-------- Original Message --------
Subject: Re: The Byterange filter -- a new design -- feel free to rip it to shreds
Date: Tue, 13 Jul 2004 10:35:45 -0500
From: William A. Rowe, Jr. <[EMAIL PROTECTED]>
Reply-To: [EMAIL PROTECTED]
To: [EMAIL PROTECTED]
References: <[EMAIL PROTECTED]> <[EMAIL PROTECTED]> <[EMAIL PROTECTED]> <[EMAIL PROTECTED]> <[EMAIL PROTECTED]> <[EMAIL PROTECTED]> <[EMAIL PROTECTED]> <[EMAIL PROTECTED]>
At 08:44 AM 7/13/2004, Graham Leggett wrote:
Geoffrey Young wrote:
ok, that isn't the idea I had about output filters at all. my own concept of how this all worked (or should work) is that content handlers are supposed to just generate content. specifically, they should not care at all about RFC compliance - this is why we have a separate header filter, byterange filter, and so on (and why I think ap_set_last_modified foo should be in its own filter ;)
In terms of very simple content handlers, such as a handler that might serve content stored in a file on disk, the above is true - it doesn't care much about HTTP, that is mostly handled by higher layers.
The problem starts creeping in when the content handler is less trivial than the file serving handler, such as mod_proxy, which receives an HTTP request from the input filter stack, and returns an HTTP response to the output filter stack based on content and headers generated by a backend server.
The confusion results because mod_proxy isn't implemented as a content
handler, it's a protocol handler in its own right.

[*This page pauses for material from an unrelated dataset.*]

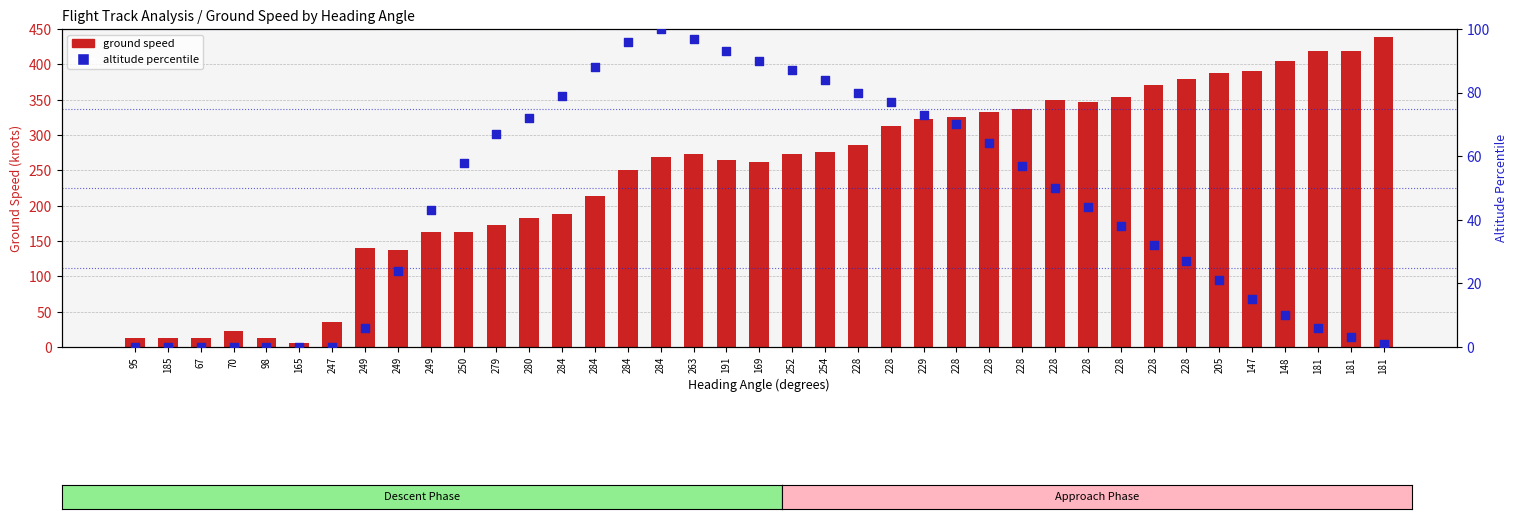

Is the value of altitude percentile at 98 greater than the value of ground speed at 67?

No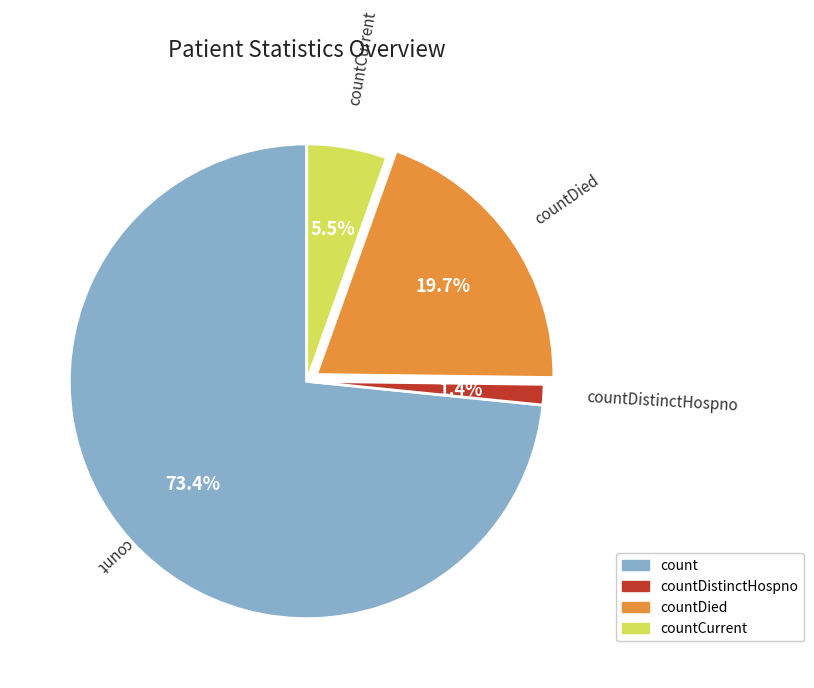

Is there a majority slice in this chart?

Yes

Rather than insist on the
mod_http <> mod_proxy agreeing to streamline the response, we've put
it on every content module author to:
. remove output C-L header if the size is transformed . remove input range headers if the content isn't 1:1 transformed
This is very kludgy and more an example of where mod_http <> mod_proxy
didn't quite get it right, and made it a little more difficult for folks who are
just trying to transform content bodies.
It would be nice in apache 2.2 to finally clean up this contract, with two simple metadata element to pass through the filter chain:
. this request is unfiltered . this request has a 1:1 filter (stateless) . this request has a arbitrary content transformation
Each filter is the stack could promote the complexity but should never set it to a lower state. This would allow http/proxy modules to negotiate less complex transformations in more efficient ways.